** Supplied data follows **
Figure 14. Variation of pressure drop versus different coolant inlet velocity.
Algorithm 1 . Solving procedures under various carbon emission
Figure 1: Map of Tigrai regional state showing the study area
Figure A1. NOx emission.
** End of Supplied data **
** Supplied data follows **
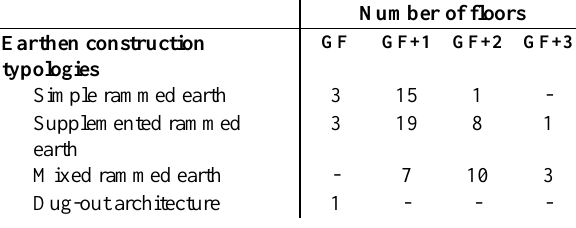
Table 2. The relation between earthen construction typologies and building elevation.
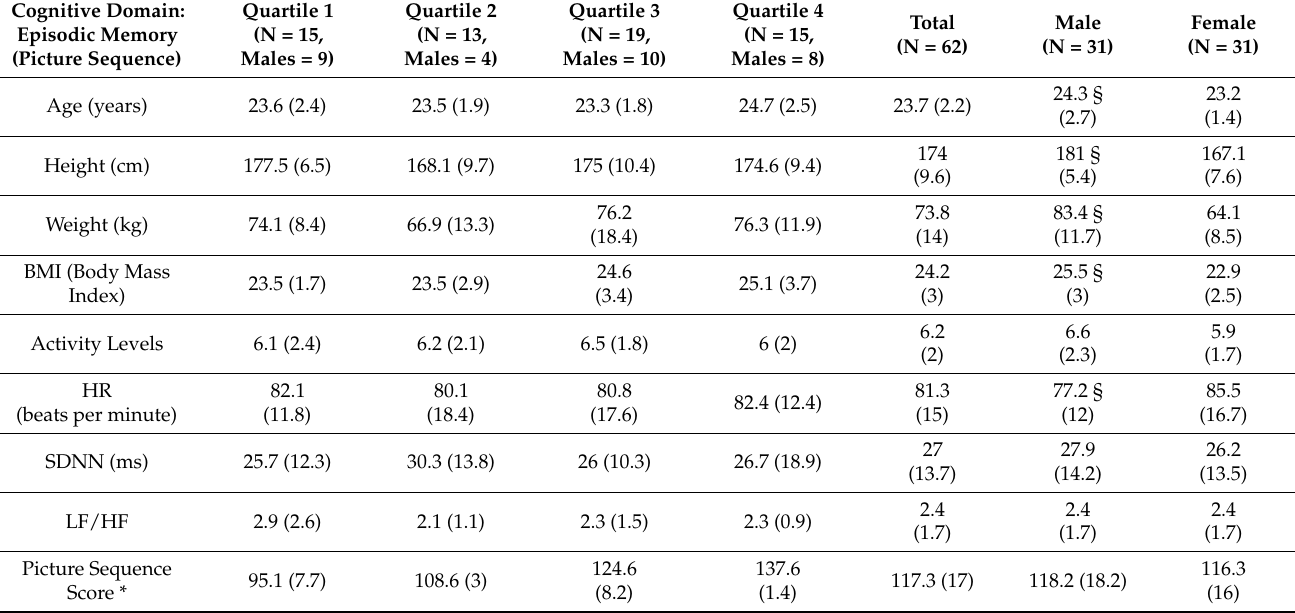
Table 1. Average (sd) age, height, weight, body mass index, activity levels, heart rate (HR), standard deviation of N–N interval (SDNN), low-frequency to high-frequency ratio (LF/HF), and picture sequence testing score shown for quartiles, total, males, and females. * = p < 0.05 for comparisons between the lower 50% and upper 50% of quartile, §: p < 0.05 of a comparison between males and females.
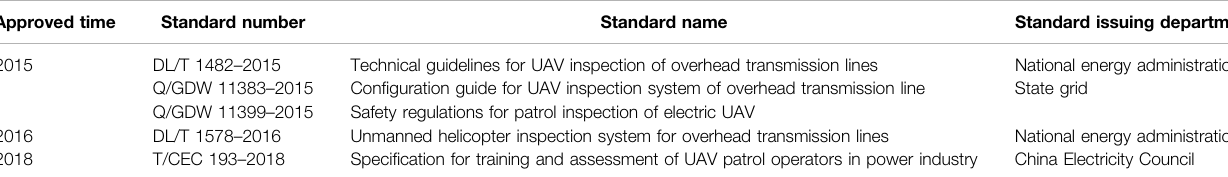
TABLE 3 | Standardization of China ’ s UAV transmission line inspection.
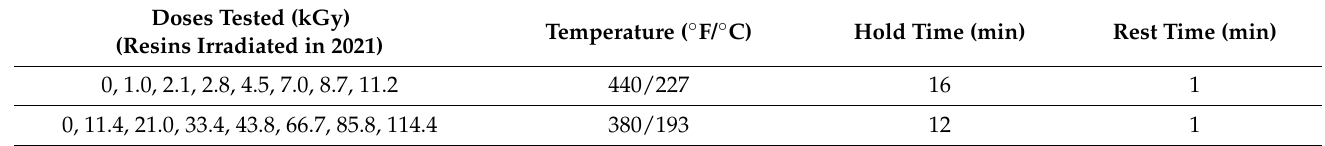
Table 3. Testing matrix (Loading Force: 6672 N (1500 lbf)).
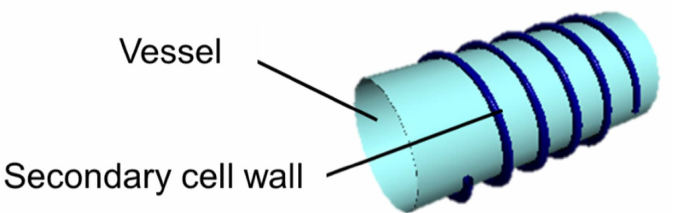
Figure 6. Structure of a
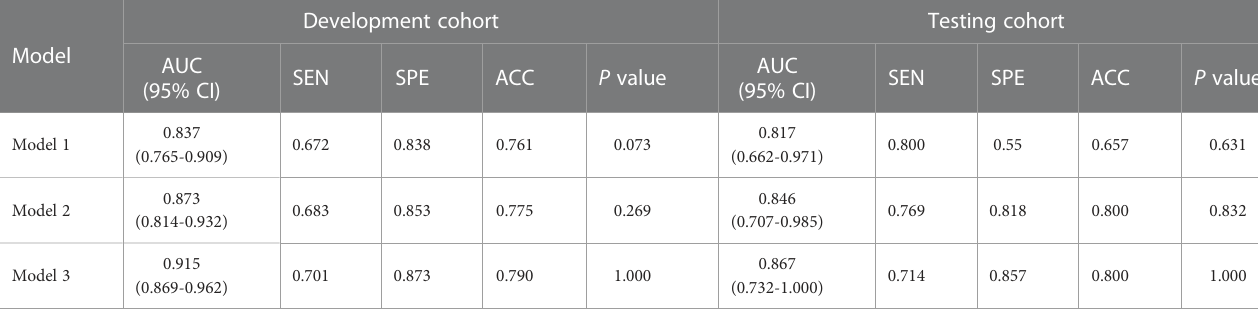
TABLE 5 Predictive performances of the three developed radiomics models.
** End of Supplied data **
** Supplied data follows **
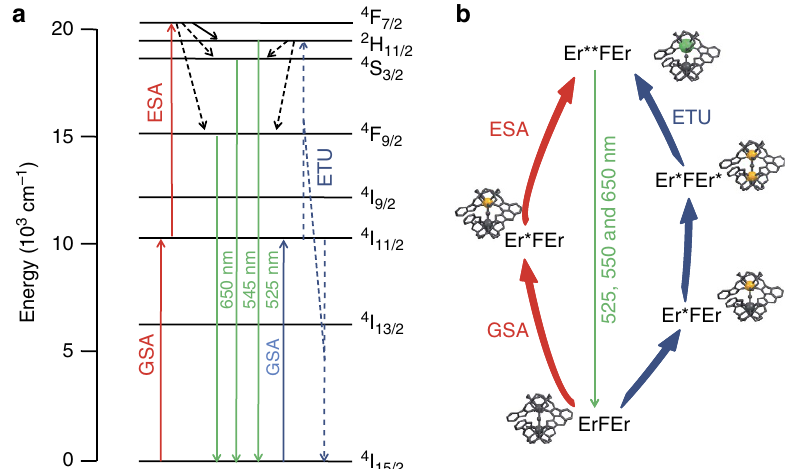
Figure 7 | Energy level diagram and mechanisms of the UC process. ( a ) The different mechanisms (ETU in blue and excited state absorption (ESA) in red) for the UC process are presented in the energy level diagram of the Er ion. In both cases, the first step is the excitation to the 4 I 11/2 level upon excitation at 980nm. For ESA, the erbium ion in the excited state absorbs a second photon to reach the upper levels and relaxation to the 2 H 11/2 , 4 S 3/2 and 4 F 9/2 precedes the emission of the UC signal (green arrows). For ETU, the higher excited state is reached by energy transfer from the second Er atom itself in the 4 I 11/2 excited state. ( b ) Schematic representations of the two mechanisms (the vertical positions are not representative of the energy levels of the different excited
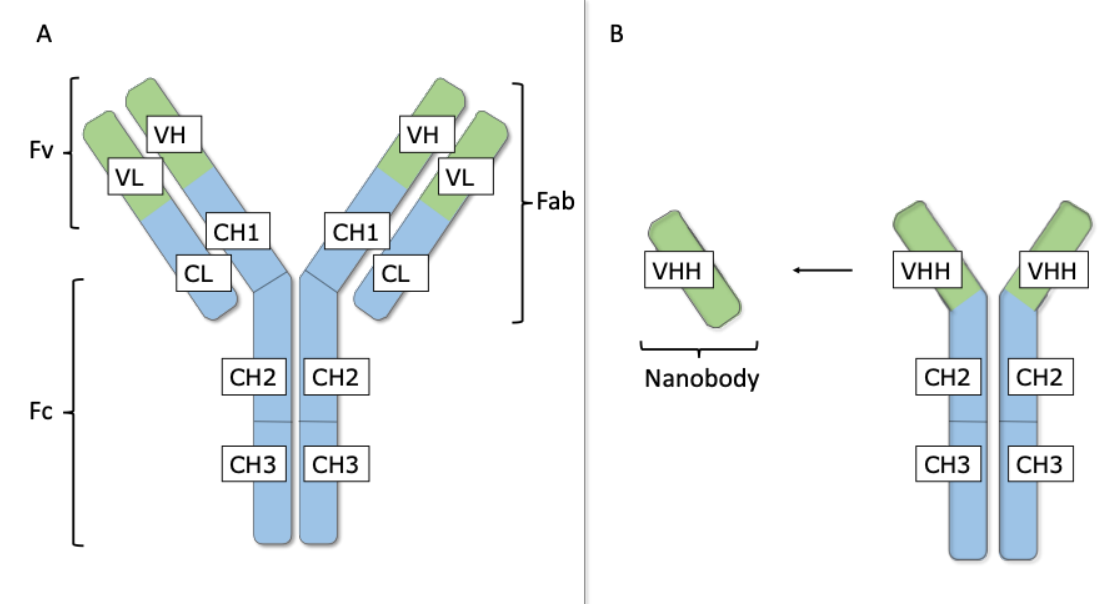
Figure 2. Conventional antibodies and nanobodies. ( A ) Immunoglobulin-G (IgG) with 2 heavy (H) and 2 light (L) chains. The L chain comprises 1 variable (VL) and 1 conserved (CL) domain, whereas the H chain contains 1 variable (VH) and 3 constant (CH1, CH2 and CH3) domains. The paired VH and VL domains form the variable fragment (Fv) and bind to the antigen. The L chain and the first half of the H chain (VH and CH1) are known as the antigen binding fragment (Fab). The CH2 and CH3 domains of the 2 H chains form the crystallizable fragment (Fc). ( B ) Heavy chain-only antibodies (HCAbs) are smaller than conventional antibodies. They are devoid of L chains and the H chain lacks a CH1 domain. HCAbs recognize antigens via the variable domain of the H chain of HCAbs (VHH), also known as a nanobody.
** End of Supplied data **
- [Task directions]:
Look above for the line with "Figure 14. Variation" and the line with "Figure A1. NOx emission."; transcribe both and all lines in between, exactly, and nothing else.

- [Your solution]:
Figure 14. Variation of pressure drop versus different coolant inlet velocity.
Algorithm 1 . Solving procedures under various carbon emission
Figure 1: Map of Tigrai regional state showing the study area
Figure A1. NOx emission.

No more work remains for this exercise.